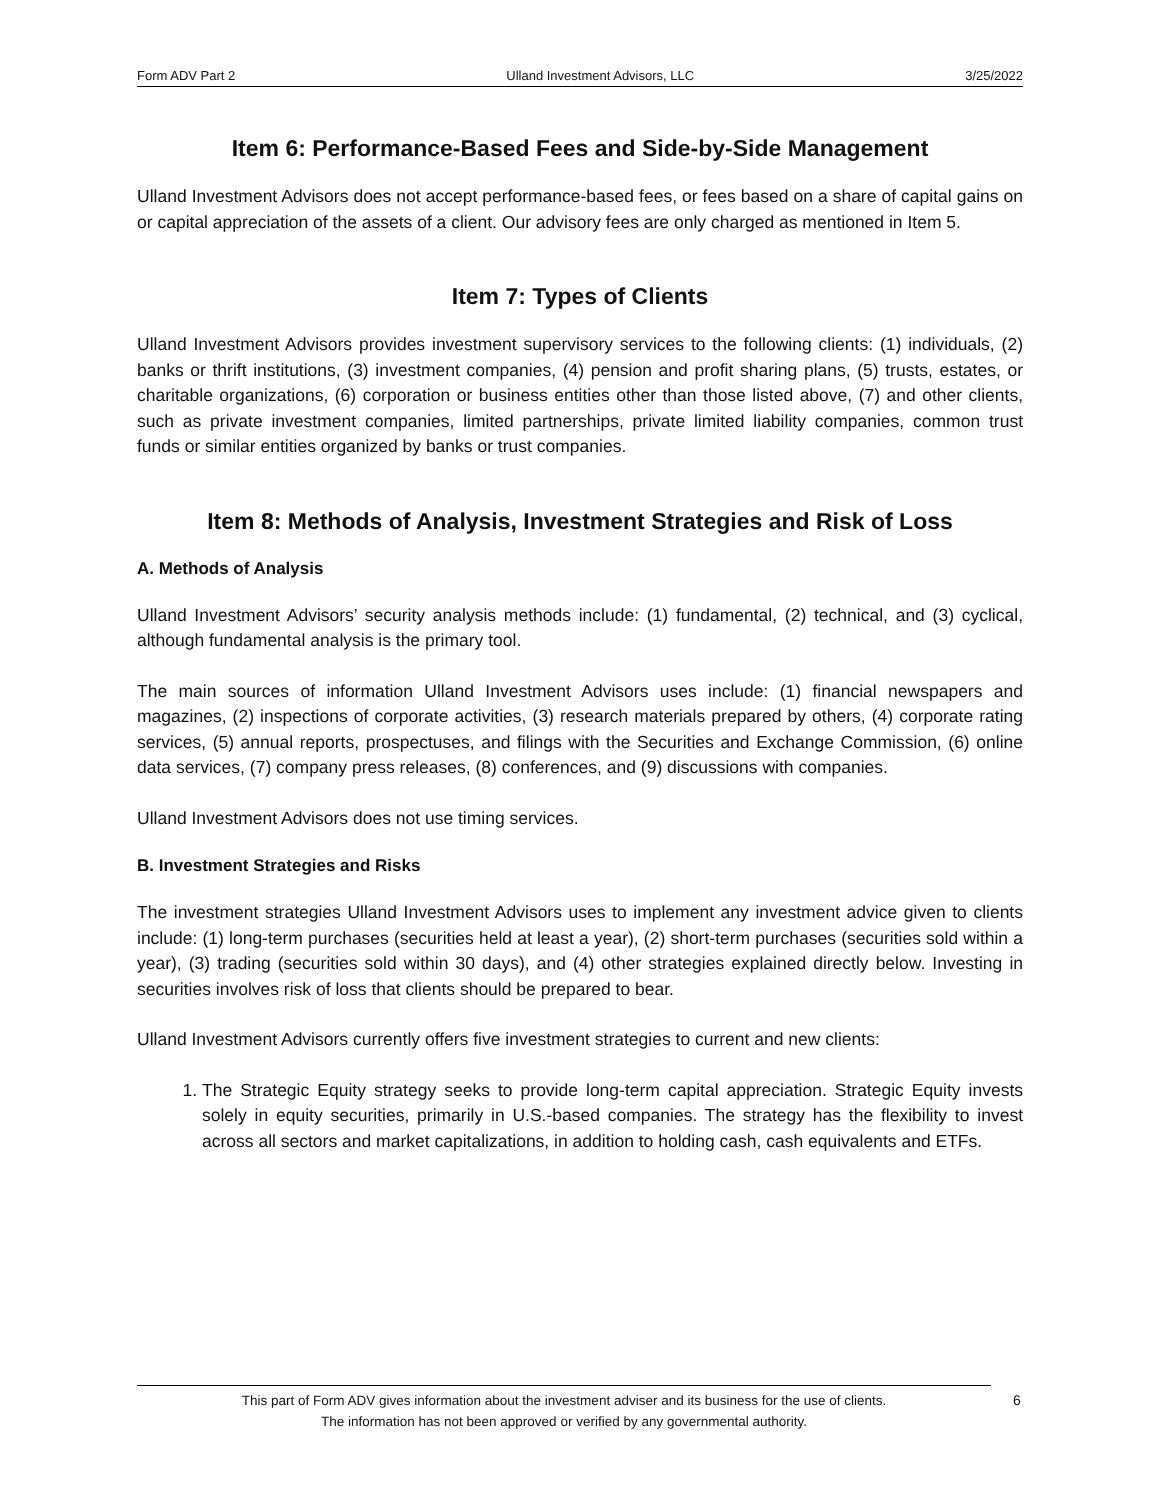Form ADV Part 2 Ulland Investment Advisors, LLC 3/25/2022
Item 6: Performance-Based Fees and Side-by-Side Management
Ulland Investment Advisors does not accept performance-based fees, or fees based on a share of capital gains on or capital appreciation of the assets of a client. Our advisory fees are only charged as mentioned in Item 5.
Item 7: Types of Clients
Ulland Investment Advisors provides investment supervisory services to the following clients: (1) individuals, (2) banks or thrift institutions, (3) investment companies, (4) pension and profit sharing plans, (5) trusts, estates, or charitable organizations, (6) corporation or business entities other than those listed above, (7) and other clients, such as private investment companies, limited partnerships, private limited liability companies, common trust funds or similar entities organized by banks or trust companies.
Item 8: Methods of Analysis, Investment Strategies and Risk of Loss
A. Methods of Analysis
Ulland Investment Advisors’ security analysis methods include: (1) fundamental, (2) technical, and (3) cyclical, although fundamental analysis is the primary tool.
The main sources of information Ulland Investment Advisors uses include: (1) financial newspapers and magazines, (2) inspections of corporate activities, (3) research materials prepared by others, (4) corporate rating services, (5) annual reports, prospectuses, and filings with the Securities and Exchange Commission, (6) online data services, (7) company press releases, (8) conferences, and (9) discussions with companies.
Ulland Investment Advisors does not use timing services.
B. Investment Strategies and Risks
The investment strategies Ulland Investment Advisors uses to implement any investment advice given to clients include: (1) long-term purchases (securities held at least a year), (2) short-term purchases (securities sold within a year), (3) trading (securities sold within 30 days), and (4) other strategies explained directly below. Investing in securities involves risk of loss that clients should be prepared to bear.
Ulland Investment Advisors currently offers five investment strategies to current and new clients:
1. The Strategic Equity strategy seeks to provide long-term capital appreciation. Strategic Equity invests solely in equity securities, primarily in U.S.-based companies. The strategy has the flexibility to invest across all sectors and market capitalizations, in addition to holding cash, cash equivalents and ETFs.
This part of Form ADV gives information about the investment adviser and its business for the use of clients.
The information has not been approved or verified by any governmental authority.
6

------------------------------------

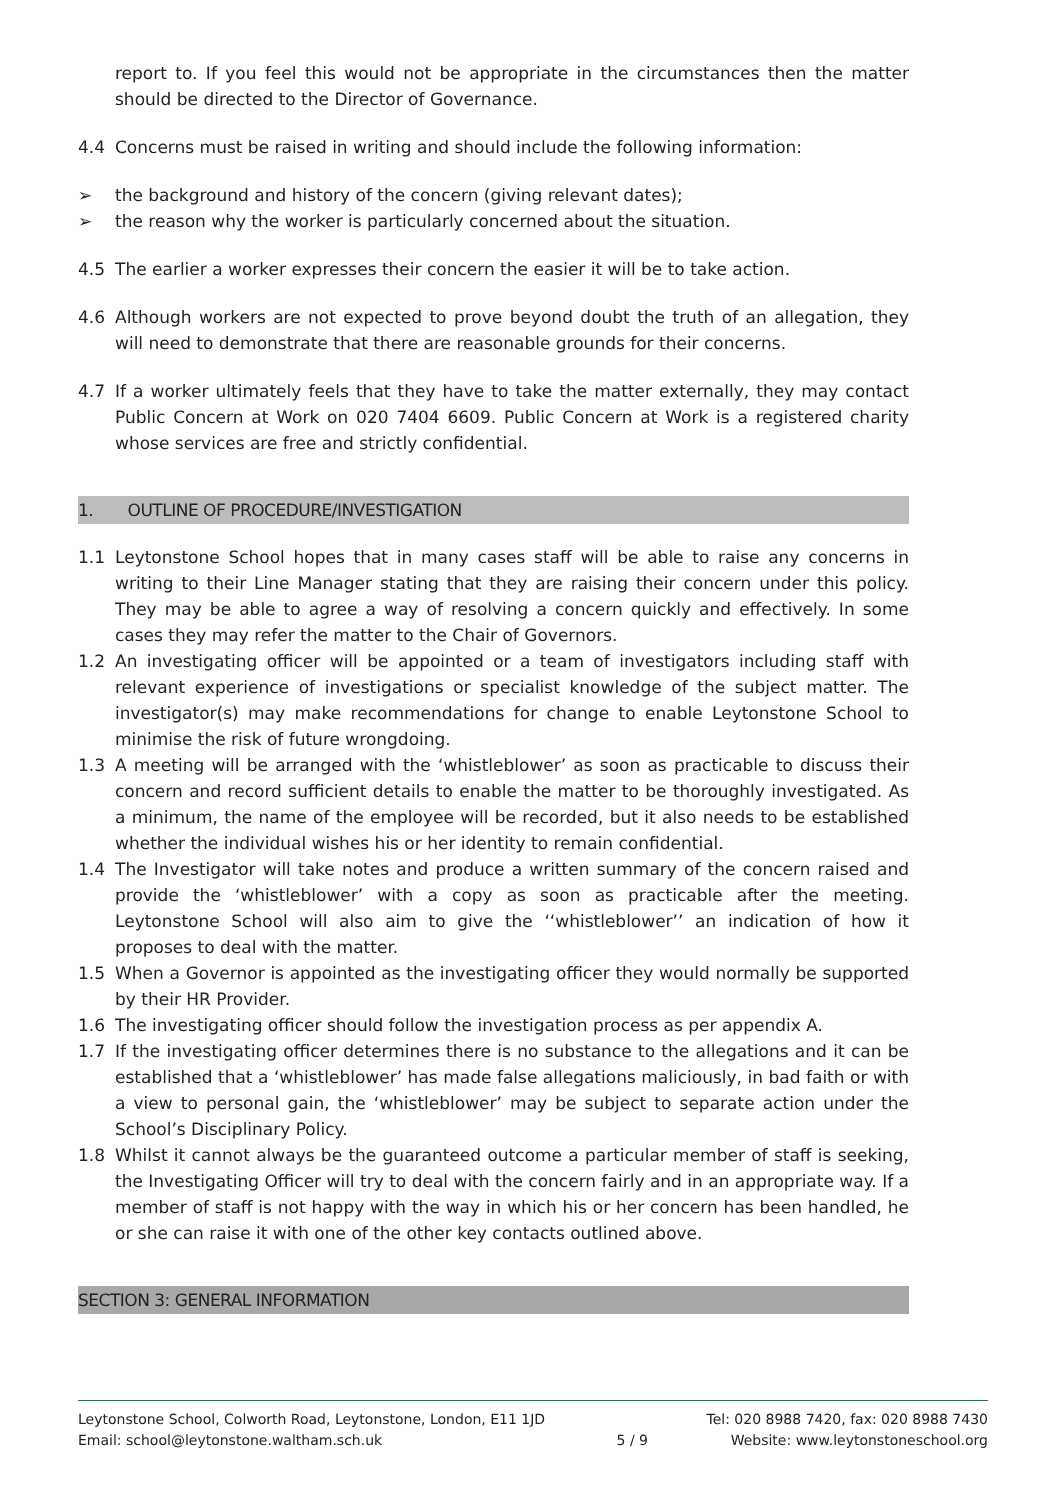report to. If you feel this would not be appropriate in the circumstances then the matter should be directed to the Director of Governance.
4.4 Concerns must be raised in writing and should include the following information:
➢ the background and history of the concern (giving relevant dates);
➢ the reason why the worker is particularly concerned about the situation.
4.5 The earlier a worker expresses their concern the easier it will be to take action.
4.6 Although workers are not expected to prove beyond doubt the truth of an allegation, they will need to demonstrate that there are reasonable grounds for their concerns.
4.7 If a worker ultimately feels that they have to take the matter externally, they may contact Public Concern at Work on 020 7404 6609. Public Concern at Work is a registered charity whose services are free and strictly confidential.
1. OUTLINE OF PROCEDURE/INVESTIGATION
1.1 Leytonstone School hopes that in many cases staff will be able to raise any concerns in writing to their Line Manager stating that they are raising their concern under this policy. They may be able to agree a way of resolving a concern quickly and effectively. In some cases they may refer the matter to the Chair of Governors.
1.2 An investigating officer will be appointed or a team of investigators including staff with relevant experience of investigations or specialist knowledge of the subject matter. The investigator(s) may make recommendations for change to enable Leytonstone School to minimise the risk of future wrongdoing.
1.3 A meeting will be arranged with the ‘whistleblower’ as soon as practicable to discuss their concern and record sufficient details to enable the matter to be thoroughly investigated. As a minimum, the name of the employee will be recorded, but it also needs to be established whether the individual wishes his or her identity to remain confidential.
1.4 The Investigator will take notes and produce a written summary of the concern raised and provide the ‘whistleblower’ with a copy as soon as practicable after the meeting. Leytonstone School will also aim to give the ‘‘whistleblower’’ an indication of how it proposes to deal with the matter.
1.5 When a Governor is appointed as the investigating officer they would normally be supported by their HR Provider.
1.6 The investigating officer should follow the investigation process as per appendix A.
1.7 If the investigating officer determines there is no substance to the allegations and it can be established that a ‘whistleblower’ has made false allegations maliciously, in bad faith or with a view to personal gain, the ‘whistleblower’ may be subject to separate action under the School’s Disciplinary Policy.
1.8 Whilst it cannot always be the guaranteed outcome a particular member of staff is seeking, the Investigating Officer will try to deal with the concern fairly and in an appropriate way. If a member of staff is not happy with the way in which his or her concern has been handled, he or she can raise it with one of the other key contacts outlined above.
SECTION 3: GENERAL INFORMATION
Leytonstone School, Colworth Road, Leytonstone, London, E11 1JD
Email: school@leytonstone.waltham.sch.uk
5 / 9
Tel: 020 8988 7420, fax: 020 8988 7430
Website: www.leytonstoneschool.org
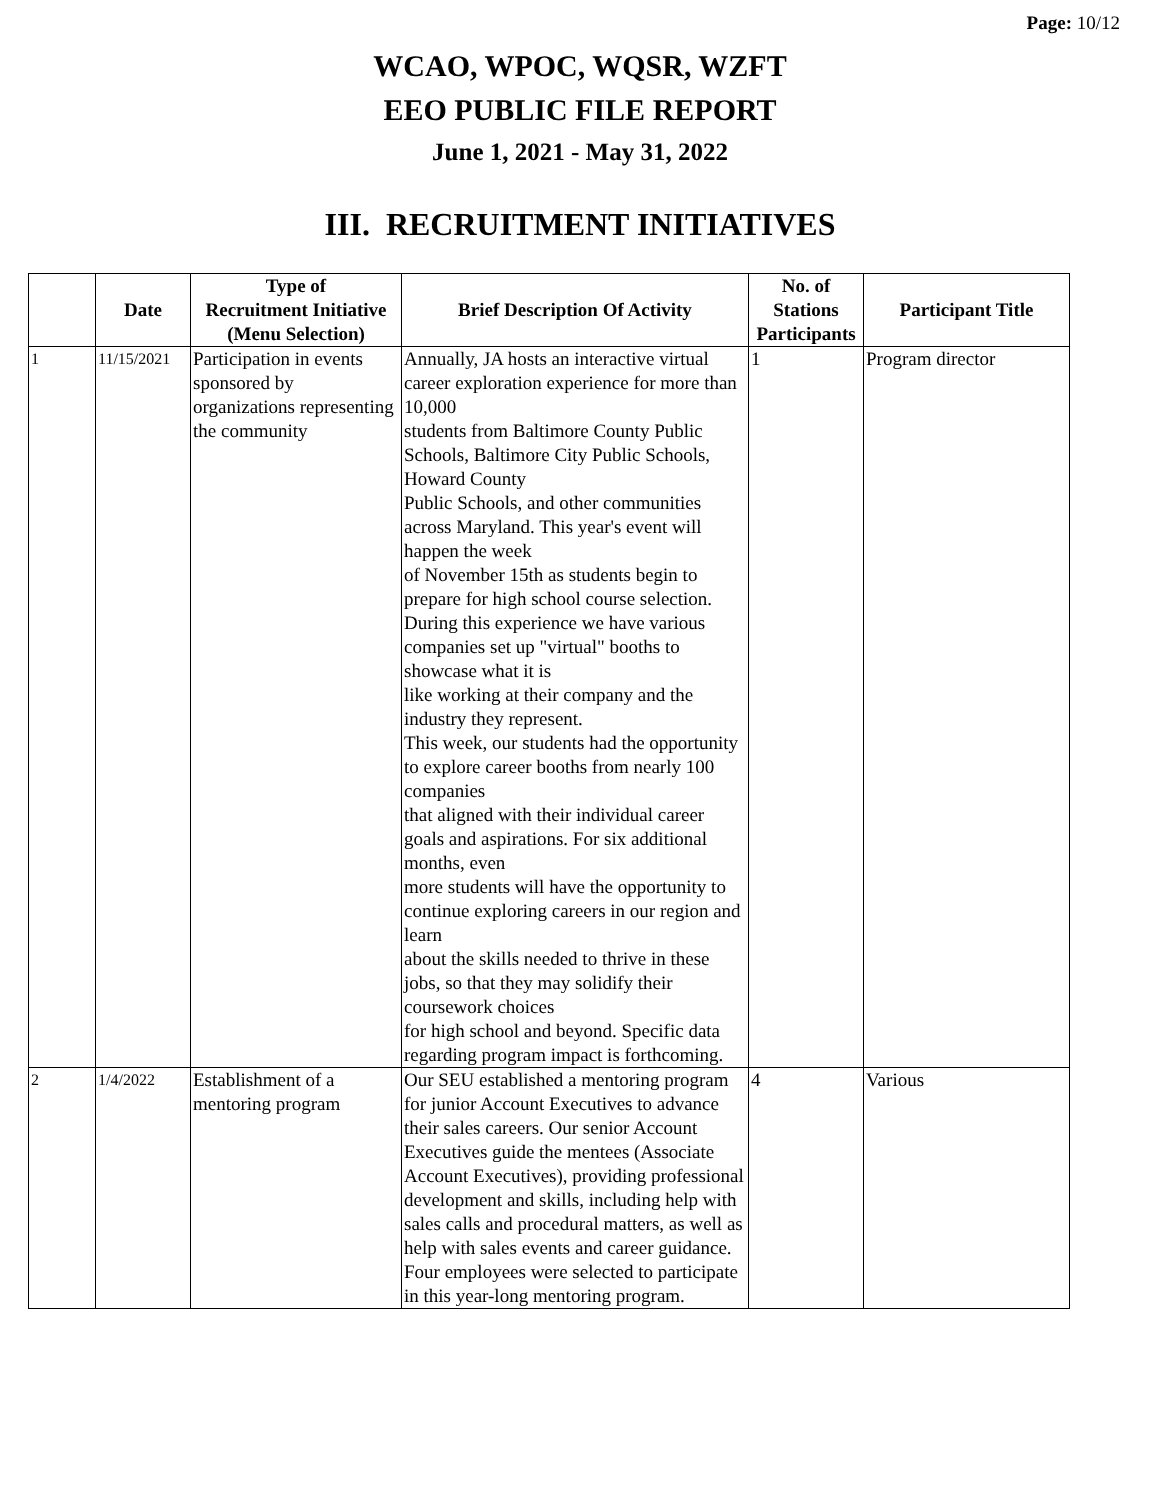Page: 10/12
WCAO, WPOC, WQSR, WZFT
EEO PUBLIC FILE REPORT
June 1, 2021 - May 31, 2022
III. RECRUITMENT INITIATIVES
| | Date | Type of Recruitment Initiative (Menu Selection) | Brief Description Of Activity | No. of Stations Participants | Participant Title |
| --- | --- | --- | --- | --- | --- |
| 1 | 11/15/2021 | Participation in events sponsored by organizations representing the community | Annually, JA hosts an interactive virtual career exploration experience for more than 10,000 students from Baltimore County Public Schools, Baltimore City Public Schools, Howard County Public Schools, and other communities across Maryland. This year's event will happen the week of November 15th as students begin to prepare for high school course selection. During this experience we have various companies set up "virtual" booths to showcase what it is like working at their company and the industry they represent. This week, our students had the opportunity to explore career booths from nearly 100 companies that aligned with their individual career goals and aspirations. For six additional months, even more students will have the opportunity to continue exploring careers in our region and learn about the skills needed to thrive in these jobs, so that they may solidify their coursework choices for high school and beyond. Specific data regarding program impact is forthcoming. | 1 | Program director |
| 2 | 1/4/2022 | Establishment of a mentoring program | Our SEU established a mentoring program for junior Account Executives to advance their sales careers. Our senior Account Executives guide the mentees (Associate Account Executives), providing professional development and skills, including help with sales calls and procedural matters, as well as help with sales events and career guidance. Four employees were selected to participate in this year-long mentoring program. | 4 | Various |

------------------------------------

Please reproduce the lines from the line with "4.7 If a worker" to the line with "1. OUTLINE OF PROCEDURE/INVESTIGATION", both ends included, exactly as they appear above.

4.7 If a worker ultimately feels that they have to take the matter externally, they may contact Public Concern at Work on 020 7404 6609. Public Concern at Work is a registered charity whose services are free and strictly confidential.
1. OUTLINE OF PROCEDURE/INVESTIGATION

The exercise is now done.